Columna


Campanas de Navidad

ROBERTO BURGOS CANTOR

24 de diciembre de 2016 12:00 AM

El huracán imparable sacude muchas colas, arroja aire de maldad, parece alterar el calendario. Borra los islotes de sosiego que permiten comprender, examinar.

Diciembre, muchas veces recogido por sus amaneceres lentos frena la carrera loca de los días precedentes, era una esquina de deseos reposados. Las playas recibían visitantes que tomaban el sol y jugaban con el mar.

Parecía la época predilecta de las tragedias personales. Separaciones de amor. Suicidios. Abandonos. Diferente a este ahora en que el mal invade el colectivo endeble no terminado de tejer. Era la época de visitar a la modista del barrio; emborrachar al pavo; comerse los pasteles; mirar las vitrinas de pesebre y regalos; de querer más a los vivos y a nuestros muertos. Nadie sabe hoy qué ocurre para que el mundo esté atollado en una dolorosa sinsalida. Sin compasión. Destrucción de la humanidad.
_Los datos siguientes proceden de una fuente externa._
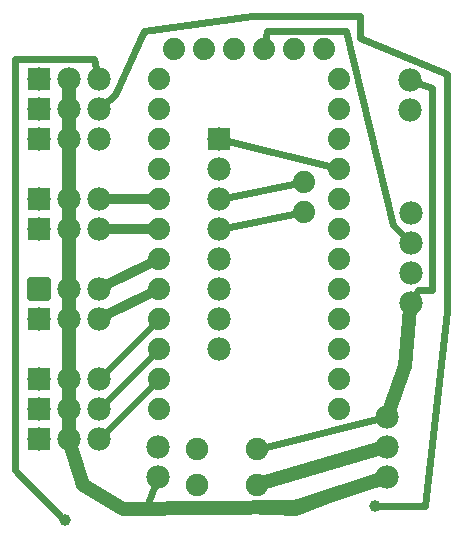
<source format=gtl>
G04 MADE WITH FRITZING*
G04 WWW.FRITZING.ORG*
G04 DOUBLE SIDED*
G04 HOLES PLATED*
G04 CONTOUR ON CENTER OF CONTOUR VECTOR*
%ASAXBY*%
%FSLAX23Y23*%
%MOIN*%
%OFA0B0*%
%SFA1.0B1.0*%
%ADD10C,0.074000*%
%ADD11C,0.078000*%
%ADD12C,0.075000*%
%ADD13C,0.039370*%
%ADD14R,0.078000X0.078000*%
%ADD15C,0.048000*%
%ADD16C,0.032000*%
%ADD17C,0.024000*%
%ADD18C,0.020000*%
%LNCOPPER1*%
G90*
G70*
G54D10*
X1081Y1696D03*
X981Y1696D03*
X881Y1696D03*
X781Y1696D03*
X681Y1696D03*
X581Y1696D03*
X1131Y1596D03*
X1131Y1496D03*
X1131Y1396D03*
X1131Y1296D03*
X1131Y1196D03*
X1016Y1251D03*
X1016Y1151D03*
X1131Y1096D03*
X1131Y996D03*
X1131Y896D03*
X1131Y796D03*
X1131Y696D03*
X1131Y596D03*
X1131Y496D03*
X531Y496D03*
X531Y596D03*
X531Y696D03*
X531Y796D03*
X531Y896D03*
X531Y996D03*
X531Y1096D03*
X531Y1196D03*
X531Y1296D03*
X531Y1396D03*
X531Y1496D03*
X531Y1596D03*
G54D11*
X131Y396D03*
X231Y396D03*
X331Y396D03*
X131Y496D03*
X231Y496D03*
X331Y496D03*
X131Y796D03*
X231Y796D03*
X331Y796D03*
X131Y896D03*
X231Y896D03*
X331Y896D03*
X131Y1096D03*
X231Y1096D03*
X331Y1096D03*
X131Y1496D03*
X231Y1496D03*
X331Y1496D03*
X131Y1396D03*
X231Y1396D03*
X331Y1396D03*
X131Y1596D03*
X231Y1596D03*
X331Y1596D03*
X131Y596D03*
X231Y596D03*
X331Y596D03*
X131Y1196D03*
X231Y1196D03*
X331Y1196D03*
G54D12*
X857Y361D03*
X657Y361D03*
X857Y243D03*
X657Y243D03*
G54D11*
X1291Y470D03*
X1291Y370D03*
X1291Y270D03*
X731Y1396D03*
X731Y1296D03*
X731Y1196D03*
X731Y1096D03*
X731Y996D03*
X731Y896D03*
X731Y796D03*
X731Y696D03*
X527Y368D03*
X527Y268D03*
X1371Y849D03*
X1371Y949D03*
X1371Y1049D03*
X1371Y1149D03*
X1368Y1592D03*
X1368Y1492D03*
G54D13*
X218Y125D03*
X1250Y173D03*
G54D14*
X131Y396D03*
X131Y496D03*
X131Y796D03*
X131Y1096D03*
X131Y1496D03*
X131Y1396D03*
X131Y1596D03*
X131Y596D03*
X131Y1196D03*
X731Y1396D03*
G54D15*
X231Y477D02*
X231Y415D01*
D02*
X231Y577D02*
X231Y515D01*
D02*
X231Y815D02*
X231Y877D01*
G54D16*
D02*
X511Y1196D02*
X350Y1196D01*
D02*
X350Y1096D02*
X511Y1096D01*
D02*
X348Y905D02*
X513Y987D01*
D02*
X348Y805D02*
X513Y887D01*
G54D15*
D02*
X231Y1477D02*
X231Y1415D01*
D02*
X874Y248D02*
X1272Y365D01*
D02*
X231Y1177D02*
X231Y1115D01*
G54D17*
D02*
X431Y497D02*
X344Y410D01*
D02*
X517Y582D02*
X431Y497D01*
D02*
X517Y682D02*
X431Y596D01*
D02*
X431Y596D02*
X344Y510D01*
D02*
X431Y697D02*
X344Y610D01*
D02*
X517Y782D02*
X431Y697D01*
G54D15*
D02*
X231Y777D02*
X231Y615D01*
D02*
X231Y1077D02*
X231Y915D01*
D02*
X231Y1377D02*
X231Y1215D01*
D02*
X231Y1577D02*
X231Y1515D01*
D02*
X985Y168D02*
X410Y164D01*
D02*
X410Y164D02*
X277Y241D01*
D02*
X1273Y264D02*
X985Y168D01*
D02*
X277Y241D02*
X236Y378D01*
G54D17*
D02*
X1272Y465D02*
X874Y365D01*
D02*
X750Y1100D02*
X996Y1148D01*
D02*
X750Y1200D02*
X996Y1248D01*
D02*
X1112Y1301D02*
X749Y1392D01*
D02*
X884Y1716D02*
X890Y1757D01*
D02*
X890Y1757D02*
X1154Y1757D01*
D02*
X1154Y1757D02*
X1310Y1109D01*
D02*
X1310Y1109D02*
X1358Y1063D01*
D02*
X212Y130D02*
X50Y293D01*
D02*
X50Y293D02*
X50Y1661D01*
D02*
X50Y1661D02*
X314Y1661D01*
D02*
X314Y1661D02*
X326Y1615D01*
D02*
X1386Y1586D02*
X1442Y1565D01*
D02*
X1442Y1565D02*
X1442Y893D01*
D02*
X1442Y893D02*
X1394Y893D01*
D02*
X1394Y893D02*
X1380Y866D01*
D02*
X1258Y173D02*
X1418Y173D01*
D02*
X1418Y173D02*
X1490Y821D01*
D02*
X1490Y821D02*
X1490Y1613D01*
D02*
X1490Y1613D02*
X1202Y1733D01*
D02*
X1202Y1733D02*
X1202Y1805D01*
D02*
X1202Y1805D02*
X842Y1805D01*
D02*
X842Y1805D02*
X482Y1757D01*
D02*
X482Y1757D02*
X386Y1541D01*
D02*
X386Y1541D02*
X346Y1508D01*
G54D15*
D02*
X1350Y638D02*
X1369Y830D01*
D02*
X1297Y488D02*
X1350Y638D01*
G54D17*
D02*
X1273Y263D02*
X989Y154D01*
D02*
X491Y171D02*
X521Y251D01*
D02*
X989Y154D02*
X491Y171D01*
G54D18*
X102Y925D02*
X160Y925D01*
X160Y867D01*
X102Y867D01*
X102Y925D01*
D02*
G04 End of Copper1*
M02*
</source>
Imposición violenta de la demencia, religiosa, política, cultural. Ocurre de todo.

Dicen, unos peregrinos de fe obcecada, en la plaza de la santidad cristiana, mientras esperaban que por la ventana del angelus asomara la mano de las gracias, cómo les pidieron paciencia por la demora en recibir la bendición. Les explicaron que el Pontífice hablaba con dos políticos colombianos, sin la valentía de citarse a duelo para resolver con el silencio de la muerte de honor tanta idiotez acumulada.

Como puestos de acuerdo por inspiración divina, empezaron a clamar a grito desaforado: ¡Que los confiese! ¡Ay!, sacramento de secretos absueltos. 
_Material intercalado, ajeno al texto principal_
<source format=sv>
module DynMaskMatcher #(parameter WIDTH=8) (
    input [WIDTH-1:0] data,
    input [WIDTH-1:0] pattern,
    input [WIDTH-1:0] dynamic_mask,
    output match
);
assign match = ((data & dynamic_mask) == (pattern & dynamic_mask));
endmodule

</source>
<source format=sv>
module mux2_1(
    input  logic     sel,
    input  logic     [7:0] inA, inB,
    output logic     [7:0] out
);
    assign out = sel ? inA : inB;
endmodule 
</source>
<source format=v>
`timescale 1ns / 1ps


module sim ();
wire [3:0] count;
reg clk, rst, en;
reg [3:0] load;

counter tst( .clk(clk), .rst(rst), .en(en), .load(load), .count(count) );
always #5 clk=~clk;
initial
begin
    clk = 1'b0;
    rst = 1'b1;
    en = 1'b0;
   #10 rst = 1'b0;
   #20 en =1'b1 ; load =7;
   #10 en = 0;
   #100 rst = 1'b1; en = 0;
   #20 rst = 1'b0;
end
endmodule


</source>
Como aún no merecemos el sosiego nos someten al asco del secuestro de una niña: maltrato, violación y muerte. Algunos piensan que el relato torpe y repetido por días y días es peor que el hecho. El escándalo y la rabia a veces no permiten ver detalles donde también se incuban nuestras desgracias.
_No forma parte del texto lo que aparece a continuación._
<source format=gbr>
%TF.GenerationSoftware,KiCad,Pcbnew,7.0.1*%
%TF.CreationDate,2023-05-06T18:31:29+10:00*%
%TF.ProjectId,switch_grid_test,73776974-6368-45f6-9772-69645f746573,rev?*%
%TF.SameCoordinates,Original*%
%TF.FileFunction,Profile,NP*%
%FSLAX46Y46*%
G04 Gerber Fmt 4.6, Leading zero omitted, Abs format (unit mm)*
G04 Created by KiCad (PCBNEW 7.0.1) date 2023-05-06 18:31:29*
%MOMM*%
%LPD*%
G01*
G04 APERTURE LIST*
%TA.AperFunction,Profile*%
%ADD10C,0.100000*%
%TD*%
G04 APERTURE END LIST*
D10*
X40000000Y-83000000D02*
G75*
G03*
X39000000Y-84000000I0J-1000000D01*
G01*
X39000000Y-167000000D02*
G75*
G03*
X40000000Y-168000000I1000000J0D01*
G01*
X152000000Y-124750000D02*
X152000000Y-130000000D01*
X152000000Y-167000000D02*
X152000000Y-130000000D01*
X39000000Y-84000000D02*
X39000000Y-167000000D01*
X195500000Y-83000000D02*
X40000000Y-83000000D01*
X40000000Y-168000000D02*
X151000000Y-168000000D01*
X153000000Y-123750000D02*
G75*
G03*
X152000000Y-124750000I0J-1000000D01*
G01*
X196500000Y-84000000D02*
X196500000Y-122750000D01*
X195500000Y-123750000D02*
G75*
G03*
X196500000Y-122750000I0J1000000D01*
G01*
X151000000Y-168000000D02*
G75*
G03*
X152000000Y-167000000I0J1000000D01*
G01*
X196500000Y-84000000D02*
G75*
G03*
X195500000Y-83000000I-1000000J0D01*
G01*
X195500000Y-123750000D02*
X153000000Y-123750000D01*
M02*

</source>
El asesino de la niña, profesional ilustre con más estudios que el asesino de mujeres en Monserrate, o el barba azul de niños, incapaz de meterse un tiro en la cabeza o de ofrecerse al linchamiento, busca, primero un abogado; y después un médico. El periódico dijo: “Rafael Uribe Noguera no aceptó cargos por recomendación de su abogado.” Así que yo me sé culpable y mi abogado me convencerá de que no lo soy. Y enredar al juez y vociferar por la radio. ¿Eso es la defensa? Yo no fui aunque sé que fui.

¿Y nuestras universidades? Así nada nos rescatará del oprobio. Quizá el arte nos muestre lo insoportable de nuestras porquerías.